Now this may seem like so much procedural bafflegab, but it actually matters.

The vote on the taxy levy target is an important one. It sets a goal and establishes a framework within which all of the subsequent budget consultations and debates will occur. As this table of potential expenditure reductions under three different taxy levy scenarios shows, it means about $25 million in cuts, as opposed to $8 million or so if the taxy levy were to increase by 3.8%. Both proponents and opponents of the idea of a zero per cent tax increase agree that the issue is important.

Despite the importance of this vote, eight councillors voted in favour of pre-empting debate by putting the question. There were no arguments made in favour or in opposition to the tax levy target of zero per cent. Having employed this procedural tactic effectively (though improperly, as we later learned), the same group of councillors then proceeded to vote in favour of the tax levy target of zero per cent.

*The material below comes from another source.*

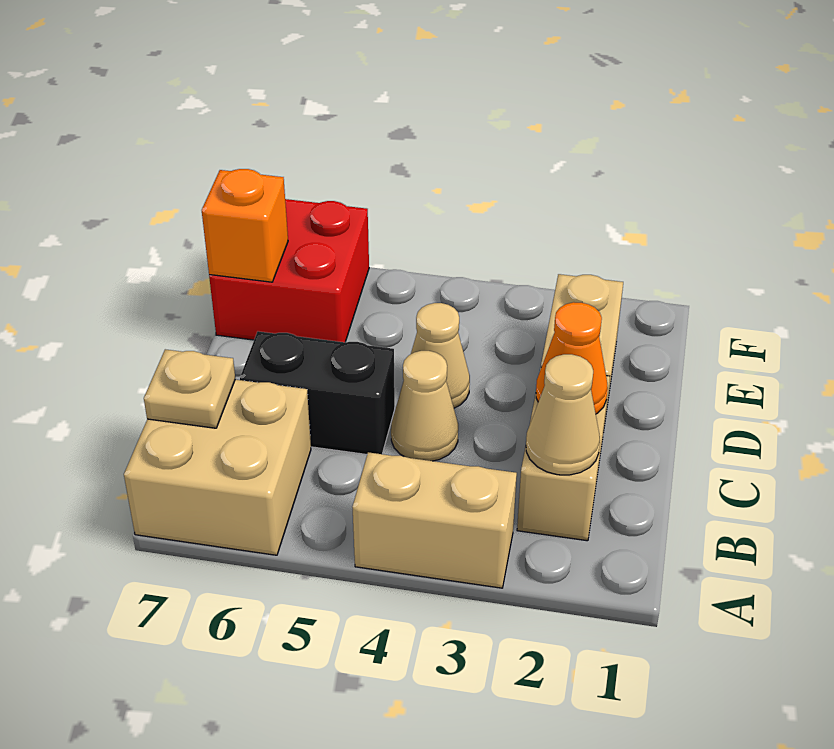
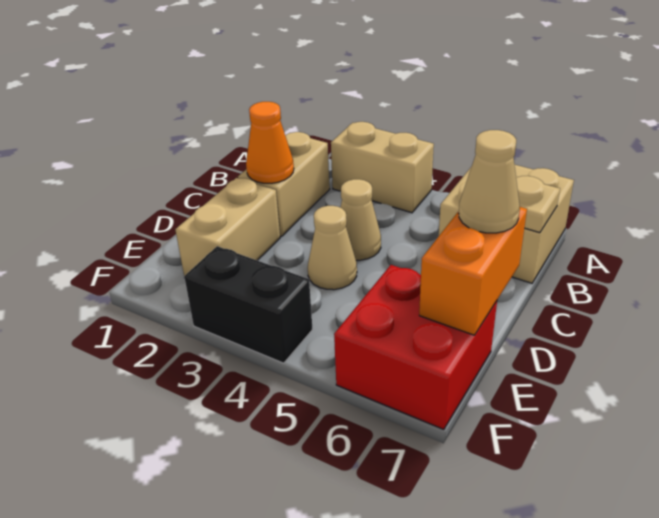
tan cone B2 level 2 -> tan cone D7 level 3
black brick C5:C6 level 1 -> black brick F3:F4 level 1
orange brick E7 level 2 -> orange brick D7:E7 level 2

No debate on what was arguably the single most important item on city council's agenda that evening. Why?

It would seem that the coalition of councillors who are voting in favour of a zero per cent tax increase target are not interested in trying to convince their fellow councillors to support their position. Nor are they concerned that any member of their coalition is wavering in his or her support of the zero per cent tax increase. So they see no need to debate the issue. The outcome of the vote on this issue, it seems, is a foregone conclusion.

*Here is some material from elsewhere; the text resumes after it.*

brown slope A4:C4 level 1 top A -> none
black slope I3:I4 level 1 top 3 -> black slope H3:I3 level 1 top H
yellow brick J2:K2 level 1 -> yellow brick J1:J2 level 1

Of course, council has previously debated the issue of a 0% tax increase, in committee and as a council, with both debates ending in a 7-7 tie vote (tied votes fail), which brought the issue forward to Tuesday's meeting. But this specific vote on the tax levy target for the 2013 budget would finally decide the matter, and the implications for the 2013 budget are different from those in 2012 or 2011.

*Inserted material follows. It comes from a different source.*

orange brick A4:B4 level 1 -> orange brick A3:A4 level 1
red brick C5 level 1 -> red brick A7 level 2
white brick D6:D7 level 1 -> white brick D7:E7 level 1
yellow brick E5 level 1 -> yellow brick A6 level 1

Most importantly, the purpose of debate on such issues at city council is not only to persuade councillors, but to justify the policy to Londoners, to articulate the rationale and to outline the expected costs and benefits. It would seem that the coalition of eight councillors can no longer be bothered to do so.

They will likely come to regret that decision.

Opting-out of CETA: what does it mean for London?

May 2nd, 2012

Observing the debate last night on London "opting-out" of the Comprehensive Economic and Trade Agreement (CETA) between Canada and the European Union, I had to wonder if some of the councillors understand international trade negotiations and how trade agreements are implemented.

After debating the issue, city council voted 10-5 to opt-out of CETA. This notion of municipalities "opting-out" of CETA is being advanced by the Council of Canadians, which celebrated its success after the council vote.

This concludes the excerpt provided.